Research has revealed that British voters are keen to see more highly skilled migrants granted UK work permits.
The latest British Social Attitudes report from NatCen Social Research revealed that Brits' approach to UK immigration has changed notably over the past 15 years.
The past decade and a half has seen one of the largest inflows of immigrants in the country's history, and a significant increase in people's opposition to immigration. It appears that a concern regarding the economic and cultural impact of allowing a lot of people into the country is the primary driver behind this unease.
The study found that 51 per cent of respondents would like to see immigration levels reduced a lot. This is up from 39 per cent back in 1995, while a further 24 per cent would like to see levels reduced a little.
Meanwhile, 52 per cent believe that migrants are generally bad for the country's economy - up from 43 per cent in 2002 - and 48 per cent reckon that migration undermines Britain's cultural life, compared with 33 per cent in 2002.

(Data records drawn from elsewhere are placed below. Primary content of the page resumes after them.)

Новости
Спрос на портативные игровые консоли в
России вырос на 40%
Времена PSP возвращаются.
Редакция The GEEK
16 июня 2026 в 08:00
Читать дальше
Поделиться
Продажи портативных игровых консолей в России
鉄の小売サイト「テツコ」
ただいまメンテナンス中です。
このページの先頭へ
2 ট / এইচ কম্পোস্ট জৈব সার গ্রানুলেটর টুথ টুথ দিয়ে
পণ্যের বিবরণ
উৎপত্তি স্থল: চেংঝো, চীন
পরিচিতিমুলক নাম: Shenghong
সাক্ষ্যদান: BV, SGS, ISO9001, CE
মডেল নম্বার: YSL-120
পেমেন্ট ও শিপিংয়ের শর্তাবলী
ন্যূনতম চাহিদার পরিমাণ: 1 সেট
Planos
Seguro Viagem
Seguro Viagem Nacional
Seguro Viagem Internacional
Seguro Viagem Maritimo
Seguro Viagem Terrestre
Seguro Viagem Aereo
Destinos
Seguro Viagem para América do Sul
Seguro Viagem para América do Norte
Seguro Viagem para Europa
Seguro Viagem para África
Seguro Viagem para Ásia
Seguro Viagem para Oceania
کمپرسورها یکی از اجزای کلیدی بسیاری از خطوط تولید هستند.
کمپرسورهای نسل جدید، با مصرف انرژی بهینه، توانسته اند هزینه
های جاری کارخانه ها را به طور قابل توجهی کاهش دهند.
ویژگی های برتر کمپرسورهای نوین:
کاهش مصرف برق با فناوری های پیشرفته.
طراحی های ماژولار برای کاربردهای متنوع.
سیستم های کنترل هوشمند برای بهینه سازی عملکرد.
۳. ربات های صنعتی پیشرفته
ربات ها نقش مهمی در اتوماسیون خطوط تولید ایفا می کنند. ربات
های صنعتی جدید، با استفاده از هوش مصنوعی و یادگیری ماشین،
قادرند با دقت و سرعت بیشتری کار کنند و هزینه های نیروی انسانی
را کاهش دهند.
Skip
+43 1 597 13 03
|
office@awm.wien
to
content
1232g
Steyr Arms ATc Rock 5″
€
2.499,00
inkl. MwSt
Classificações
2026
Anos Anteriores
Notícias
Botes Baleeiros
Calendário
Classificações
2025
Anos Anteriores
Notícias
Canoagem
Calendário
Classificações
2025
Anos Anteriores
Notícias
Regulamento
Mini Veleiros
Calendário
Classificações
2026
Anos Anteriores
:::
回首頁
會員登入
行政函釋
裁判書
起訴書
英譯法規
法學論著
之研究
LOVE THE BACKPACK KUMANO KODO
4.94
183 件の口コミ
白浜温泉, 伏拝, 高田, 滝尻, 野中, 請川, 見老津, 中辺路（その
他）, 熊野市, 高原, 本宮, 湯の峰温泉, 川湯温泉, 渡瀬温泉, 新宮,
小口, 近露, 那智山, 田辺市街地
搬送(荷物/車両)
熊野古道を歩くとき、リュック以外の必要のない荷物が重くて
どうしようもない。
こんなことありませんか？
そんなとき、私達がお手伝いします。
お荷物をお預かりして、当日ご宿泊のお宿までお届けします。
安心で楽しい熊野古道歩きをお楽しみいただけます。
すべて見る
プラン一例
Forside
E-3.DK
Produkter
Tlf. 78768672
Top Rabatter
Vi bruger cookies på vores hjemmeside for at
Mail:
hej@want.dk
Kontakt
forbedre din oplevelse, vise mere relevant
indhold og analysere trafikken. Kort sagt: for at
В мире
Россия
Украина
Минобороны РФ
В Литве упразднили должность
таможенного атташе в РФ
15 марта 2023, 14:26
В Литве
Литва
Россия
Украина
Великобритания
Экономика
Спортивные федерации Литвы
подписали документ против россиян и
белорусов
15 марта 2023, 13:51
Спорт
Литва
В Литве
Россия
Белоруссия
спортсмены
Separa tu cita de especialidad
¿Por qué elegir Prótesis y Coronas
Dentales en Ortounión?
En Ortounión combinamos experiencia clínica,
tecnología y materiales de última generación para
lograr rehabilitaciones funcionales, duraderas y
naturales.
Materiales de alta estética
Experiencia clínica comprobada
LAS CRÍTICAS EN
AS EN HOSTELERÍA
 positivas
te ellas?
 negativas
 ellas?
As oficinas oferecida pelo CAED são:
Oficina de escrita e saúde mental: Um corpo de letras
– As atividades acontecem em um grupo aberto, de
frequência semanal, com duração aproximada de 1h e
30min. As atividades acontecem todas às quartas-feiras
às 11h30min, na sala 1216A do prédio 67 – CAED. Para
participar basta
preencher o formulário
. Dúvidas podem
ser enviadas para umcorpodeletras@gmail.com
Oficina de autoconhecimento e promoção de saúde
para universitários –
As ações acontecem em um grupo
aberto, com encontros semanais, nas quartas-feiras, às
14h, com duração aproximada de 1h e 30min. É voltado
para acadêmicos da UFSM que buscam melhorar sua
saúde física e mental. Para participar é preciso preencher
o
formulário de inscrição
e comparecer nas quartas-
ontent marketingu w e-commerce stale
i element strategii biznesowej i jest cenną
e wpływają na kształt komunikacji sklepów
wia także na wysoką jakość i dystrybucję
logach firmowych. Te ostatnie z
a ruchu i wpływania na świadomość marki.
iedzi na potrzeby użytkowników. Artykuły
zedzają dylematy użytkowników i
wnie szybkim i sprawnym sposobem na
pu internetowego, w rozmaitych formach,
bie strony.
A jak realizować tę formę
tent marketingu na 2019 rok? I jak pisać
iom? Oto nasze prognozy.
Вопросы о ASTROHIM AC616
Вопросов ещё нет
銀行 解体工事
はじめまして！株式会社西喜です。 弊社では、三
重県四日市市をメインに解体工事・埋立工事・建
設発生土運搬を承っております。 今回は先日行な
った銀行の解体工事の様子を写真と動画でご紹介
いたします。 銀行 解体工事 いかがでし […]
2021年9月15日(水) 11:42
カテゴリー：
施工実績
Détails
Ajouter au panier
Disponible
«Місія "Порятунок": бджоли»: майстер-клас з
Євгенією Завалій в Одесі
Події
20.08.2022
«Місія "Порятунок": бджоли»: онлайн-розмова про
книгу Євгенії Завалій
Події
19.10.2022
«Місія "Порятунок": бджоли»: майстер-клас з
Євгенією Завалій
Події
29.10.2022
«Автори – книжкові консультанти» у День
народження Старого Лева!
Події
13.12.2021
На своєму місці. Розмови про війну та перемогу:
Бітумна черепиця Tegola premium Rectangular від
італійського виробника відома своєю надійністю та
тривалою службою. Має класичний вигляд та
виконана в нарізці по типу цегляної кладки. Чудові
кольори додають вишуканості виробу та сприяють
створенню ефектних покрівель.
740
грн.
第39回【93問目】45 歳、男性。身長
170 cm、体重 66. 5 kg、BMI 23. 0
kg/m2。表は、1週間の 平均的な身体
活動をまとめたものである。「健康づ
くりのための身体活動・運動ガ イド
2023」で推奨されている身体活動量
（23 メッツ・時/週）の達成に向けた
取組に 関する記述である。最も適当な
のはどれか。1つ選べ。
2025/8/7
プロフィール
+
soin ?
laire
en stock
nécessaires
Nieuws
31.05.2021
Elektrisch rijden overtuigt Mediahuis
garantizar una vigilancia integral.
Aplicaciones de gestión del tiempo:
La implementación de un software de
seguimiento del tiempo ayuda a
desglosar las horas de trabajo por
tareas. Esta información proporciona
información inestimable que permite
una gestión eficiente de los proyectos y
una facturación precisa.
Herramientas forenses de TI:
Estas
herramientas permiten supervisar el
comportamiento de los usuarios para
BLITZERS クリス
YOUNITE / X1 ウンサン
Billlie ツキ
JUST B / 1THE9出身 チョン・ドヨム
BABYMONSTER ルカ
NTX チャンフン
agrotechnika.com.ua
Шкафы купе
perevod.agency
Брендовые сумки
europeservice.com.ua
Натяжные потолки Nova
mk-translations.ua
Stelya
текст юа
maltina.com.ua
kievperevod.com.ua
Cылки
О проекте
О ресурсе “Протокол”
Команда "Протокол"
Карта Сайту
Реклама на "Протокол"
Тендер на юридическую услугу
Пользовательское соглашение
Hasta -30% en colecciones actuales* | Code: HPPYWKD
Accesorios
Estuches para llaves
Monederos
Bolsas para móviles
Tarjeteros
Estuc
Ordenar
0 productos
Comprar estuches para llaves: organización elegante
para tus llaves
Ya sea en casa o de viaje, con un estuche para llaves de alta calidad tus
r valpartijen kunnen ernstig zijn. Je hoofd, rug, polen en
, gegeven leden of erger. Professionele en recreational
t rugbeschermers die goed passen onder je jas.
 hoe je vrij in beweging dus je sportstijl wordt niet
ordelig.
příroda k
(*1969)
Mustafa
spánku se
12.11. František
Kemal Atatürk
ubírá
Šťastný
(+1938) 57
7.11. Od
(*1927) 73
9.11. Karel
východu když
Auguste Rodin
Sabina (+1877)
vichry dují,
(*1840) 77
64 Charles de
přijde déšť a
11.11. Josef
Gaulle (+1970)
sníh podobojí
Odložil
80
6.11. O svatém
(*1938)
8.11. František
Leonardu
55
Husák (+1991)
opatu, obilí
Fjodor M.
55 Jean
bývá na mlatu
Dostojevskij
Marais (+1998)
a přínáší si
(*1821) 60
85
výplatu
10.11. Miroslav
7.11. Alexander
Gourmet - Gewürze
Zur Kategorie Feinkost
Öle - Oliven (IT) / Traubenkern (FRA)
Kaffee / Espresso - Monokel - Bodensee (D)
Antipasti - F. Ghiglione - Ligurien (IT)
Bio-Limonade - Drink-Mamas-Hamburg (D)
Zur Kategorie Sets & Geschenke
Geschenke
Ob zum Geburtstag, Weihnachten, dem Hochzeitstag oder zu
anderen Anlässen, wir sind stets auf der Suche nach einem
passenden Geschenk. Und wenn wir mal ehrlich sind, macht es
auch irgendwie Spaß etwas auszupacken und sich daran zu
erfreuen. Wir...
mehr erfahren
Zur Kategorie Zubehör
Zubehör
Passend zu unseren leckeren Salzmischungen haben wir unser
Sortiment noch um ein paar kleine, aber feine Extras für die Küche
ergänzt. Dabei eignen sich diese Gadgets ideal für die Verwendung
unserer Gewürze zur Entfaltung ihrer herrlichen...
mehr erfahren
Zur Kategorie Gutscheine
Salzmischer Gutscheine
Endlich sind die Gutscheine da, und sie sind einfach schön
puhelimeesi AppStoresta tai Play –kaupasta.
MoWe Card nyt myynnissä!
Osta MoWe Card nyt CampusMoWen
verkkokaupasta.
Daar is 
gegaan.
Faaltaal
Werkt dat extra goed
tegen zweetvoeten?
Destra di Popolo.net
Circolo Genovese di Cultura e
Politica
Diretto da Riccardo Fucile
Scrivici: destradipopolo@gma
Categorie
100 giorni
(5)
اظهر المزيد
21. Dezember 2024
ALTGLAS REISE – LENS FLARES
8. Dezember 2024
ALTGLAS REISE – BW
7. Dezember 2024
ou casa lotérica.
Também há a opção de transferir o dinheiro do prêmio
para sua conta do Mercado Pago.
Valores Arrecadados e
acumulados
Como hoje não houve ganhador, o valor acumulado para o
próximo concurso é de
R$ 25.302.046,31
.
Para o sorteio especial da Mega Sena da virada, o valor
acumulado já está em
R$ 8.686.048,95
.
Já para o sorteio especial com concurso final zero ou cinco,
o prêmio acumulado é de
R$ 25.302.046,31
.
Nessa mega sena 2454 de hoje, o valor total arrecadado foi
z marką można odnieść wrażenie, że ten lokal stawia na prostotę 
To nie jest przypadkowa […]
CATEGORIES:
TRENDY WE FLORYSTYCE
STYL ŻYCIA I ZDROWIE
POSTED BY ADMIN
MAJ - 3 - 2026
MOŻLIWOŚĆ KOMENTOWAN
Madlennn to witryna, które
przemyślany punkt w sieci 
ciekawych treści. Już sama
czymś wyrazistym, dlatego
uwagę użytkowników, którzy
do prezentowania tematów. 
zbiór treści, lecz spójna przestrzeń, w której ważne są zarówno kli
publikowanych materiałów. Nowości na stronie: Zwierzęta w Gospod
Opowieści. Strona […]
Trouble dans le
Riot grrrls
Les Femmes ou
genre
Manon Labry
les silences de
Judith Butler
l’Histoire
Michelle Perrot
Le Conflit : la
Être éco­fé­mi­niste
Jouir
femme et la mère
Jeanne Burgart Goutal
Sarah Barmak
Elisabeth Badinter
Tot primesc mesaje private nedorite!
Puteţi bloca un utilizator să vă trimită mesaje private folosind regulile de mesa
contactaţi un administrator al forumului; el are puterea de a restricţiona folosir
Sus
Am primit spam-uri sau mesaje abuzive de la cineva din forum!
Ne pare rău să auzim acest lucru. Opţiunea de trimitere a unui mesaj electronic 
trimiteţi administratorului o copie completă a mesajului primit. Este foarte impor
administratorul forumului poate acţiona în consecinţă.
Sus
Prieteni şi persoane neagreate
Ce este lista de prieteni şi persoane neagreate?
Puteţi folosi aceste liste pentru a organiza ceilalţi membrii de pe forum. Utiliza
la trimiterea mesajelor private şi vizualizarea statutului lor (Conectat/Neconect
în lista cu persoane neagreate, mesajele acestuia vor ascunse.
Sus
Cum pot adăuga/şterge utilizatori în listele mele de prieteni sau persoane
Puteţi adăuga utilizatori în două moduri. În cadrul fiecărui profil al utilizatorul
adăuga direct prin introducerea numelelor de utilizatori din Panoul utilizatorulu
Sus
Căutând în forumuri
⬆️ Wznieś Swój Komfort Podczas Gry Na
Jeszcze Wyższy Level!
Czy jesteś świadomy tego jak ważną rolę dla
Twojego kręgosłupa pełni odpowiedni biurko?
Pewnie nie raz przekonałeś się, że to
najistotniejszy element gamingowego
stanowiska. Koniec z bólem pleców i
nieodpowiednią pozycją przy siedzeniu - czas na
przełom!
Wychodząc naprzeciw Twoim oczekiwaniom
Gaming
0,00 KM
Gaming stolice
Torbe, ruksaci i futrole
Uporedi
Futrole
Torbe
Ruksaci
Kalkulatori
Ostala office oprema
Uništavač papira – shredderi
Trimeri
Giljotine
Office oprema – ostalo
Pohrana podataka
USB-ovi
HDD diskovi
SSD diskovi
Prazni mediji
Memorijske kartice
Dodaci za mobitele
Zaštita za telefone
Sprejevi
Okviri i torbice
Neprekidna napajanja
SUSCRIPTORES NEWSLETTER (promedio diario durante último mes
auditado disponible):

However, these views are not being applied to all migrants. The research showed that 59 per cent of people questioned think that highly skilled progressional migrants are good for Britain, suggesting that the majority of people moving to the UK on Tier 2 work permits are welcomed by Brits.
Meanwhile, support for unskilled labourers moving to the UK dropped to just 19 per cent.
Penny Young, chief executive of NatCen Social Research, commented: “These findings uncover tough challenges ahead for the coalition government. Less than half way through the Parliament, there is already concern about cuts and their effect on public services.
“However, more encouragingly for Ministers, there is clear support for welfare and immigration reform - two areas we are already seeing emerge as key battlegrounds for the next general election.”